Ljubljana – The junior coalition Pensioners’ Party (DeSUS) is starting an election congress on Friday to elect a new president following the resignation of Aleksandra Pivec. Karl Erjavec, who headed the party for 15 years before losing to Pivec in an election congress in January, seems to be the favourite for the post.
Due to the coronavirus pandemic, the congress will not take place in person and ballots will be sent in by mail. The results will probably be announced on 5 December. If Erjavec defeats his only rival, Srečko Felix Krope, he will complete a comeback almost a year after he withdrew from politics.
It has been an eventful year for DeSUS, starting with Pivec, the then agriculture minister, taking the party presidency from Erjavec, with her supporters hoping she could consolidate the party and improve its ratings.
In March, when the previous coalition of former Prime Minister Marjan Šarec fell apart, the party joined the coalition put together by Janez Janša.
Meanwhile, tensions in the party persisted, with Pivec facing criticism for joining the new coalition and her role in the government. She was also accused of impropriety and corruption involving at least two trips to the coast which had been arranged by a municipality and a winemaking company and to which she had brought along members of her family.
This led to her losing the support of the party’s deputy group. She resigned as party president on 9 September and nearly a month later, she also stepped down as minister.
Meanwhile, after announcing his comeback attempt, Erjavec has already held meetings with PM Janša as well as with Jože P. Damijan, the leader of the Constitutional Arch Coalition (KUL), an alliance of four opposition parties, which Damijan has indicated might have sufficient support in the National Assembly to oust Janša.

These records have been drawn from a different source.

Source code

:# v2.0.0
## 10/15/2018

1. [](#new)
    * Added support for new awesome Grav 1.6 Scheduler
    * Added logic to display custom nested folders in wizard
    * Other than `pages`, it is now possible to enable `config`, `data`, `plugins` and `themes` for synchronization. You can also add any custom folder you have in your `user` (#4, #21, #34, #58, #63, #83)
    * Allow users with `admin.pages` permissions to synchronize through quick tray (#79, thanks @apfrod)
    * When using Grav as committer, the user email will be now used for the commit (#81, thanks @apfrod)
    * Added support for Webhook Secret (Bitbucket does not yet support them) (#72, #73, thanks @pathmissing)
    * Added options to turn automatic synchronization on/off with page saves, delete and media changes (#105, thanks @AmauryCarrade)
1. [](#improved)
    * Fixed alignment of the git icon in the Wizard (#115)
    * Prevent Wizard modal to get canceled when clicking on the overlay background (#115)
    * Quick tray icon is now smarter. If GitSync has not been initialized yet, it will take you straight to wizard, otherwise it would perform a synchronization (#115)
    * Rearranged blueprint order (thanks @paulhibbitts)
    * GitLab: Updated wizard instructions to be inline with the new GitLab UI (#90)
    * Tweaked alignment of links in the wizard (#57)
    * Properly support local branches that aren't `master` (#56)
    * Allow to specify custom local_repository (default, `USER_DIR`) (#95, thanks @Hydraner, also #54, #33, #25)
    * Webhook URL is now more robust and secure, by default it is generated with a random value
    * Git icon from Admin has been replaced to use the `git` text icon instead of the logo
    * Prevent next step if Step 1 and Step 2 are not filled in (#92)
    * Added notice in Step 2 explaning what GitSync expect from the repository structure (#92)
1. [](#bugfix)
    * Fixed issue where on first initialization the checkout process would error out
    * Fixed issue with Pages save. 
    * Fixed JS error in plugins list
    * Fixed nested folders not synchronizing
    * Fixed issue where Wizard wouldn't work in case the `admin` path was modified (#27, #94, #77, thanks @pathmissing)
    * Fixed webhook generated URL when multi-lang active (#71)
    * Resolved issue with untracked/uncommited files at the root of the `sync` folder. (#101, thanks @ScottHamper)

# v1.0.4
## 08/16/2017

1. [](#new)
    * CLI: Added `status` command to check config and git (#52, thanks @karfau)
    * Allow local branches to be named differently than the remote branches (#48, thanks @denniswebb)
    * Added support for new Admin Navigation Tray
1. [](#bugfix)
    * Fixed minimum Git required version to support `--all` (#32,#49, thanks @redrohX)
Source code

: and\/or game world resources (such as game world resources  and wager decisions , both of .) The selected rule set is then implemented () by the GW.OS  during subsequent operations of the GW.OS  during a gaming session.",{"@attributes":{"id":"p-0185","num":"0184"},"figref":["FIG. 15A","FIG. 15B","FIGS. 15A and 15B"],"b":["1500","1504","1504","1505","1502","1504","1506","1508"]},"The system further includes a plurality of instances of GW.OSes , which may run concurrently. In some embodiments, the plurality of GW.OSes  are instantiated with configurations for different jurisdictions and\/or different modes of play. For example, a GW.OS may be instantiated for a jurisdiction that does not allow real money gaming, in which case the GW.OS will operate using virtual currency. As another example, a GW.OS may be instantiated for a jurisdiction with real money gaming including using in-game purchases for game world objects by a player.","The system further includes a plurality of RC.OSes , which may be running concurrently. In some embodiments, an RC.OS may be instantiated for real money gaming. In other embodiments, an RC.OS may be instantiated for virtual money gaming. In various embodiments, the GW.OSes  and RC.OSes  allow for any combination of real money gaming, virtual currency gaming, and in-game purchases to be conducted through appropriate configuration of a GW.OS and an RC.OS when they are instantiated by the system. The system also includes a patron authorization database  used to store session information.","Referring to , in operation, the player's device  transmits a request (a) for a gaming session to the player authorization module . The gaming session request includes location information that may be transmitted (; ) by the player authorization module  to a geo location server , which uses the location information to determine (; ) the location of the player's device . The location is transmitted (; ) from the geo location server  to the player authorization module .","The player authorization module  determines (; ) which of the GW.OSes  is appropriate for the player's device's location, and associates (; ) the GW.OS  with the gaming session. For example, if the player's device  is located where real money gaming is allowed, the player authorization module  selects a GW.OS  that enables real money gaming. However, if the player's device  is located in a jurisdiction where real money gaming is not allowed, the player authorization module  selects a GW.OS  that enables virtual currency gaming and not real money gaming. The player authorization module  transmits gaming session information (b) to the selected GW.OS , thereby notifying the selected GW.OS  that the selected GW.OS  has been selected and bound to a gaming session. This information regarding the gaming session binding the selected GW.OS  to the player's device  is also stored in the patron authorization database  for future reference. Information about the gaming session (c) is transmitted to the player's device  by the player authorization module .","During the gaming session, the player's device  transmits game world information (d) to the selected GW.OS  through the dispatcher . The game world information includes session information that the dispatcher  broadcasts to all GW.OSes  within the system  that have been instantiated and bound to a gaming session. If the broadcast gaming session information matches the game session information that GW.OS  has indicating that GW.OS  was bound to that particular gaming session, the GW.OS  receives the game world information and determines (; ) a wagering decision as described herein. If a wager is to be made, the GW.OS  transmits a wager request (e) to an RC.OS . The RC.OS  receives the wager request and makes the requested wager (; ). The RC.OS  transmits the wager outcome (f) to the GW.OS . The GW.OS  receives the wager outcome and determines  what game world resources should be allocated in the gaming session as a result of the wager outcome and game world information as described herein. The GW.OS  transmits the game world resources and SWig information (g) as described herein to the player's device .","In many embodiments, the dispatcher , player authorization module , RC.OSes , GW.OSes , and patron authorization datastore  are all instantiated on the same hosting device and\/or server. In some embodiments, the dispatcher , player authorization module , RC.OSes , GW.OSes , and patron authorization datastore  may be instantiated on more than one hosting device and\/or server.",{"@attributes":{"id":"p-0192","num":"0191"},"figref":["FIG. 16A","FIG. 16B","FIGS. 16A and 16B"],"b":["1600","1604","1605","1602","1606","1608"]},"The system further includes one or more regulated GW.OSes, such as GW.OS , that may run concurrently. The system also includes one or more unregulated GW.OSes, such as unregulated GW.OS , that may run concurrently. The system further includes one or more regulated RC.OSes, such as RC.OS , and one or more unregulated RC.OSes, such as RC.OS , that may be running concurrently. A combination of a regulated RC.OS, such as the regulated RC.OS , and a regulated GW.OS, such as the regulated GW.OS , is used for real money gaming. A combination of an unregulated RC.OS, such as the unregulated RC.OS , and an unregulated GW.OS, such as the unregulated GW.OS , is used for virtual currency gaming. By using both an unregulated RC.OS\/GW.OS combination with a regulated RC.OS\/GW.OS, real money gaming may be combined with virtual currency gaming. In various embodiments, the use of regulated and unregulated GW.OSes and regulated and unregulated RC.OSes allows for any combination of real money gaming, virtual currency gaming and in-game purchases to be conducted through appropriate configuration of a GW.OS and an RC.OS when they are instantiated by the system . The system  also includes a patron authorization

In response to speculation that Erjavec might take DeSUS out of the coalition, deputy group head Franc Jurša said on Wednesday that this decision was too big for one person and that party bodies would have the main word if it came to it.
Jurša is among three of DeSUS’s five MPs who have expressed support for Erjavec publicly. He said the former party leader could improve the party’s ratings.
Jurša was critical of Krope, saying he joined the party in 2018, only to leave it soon after and rejoin once again a year and a half later. He was also a supporter of Pivec.
As for Erjavec, Jurša said that if elected, MPs expected this to be his final stint at the helm of the party. It is unclear what position Erjavec would take in the government, with the top post at the planned Demographic Fund being an option.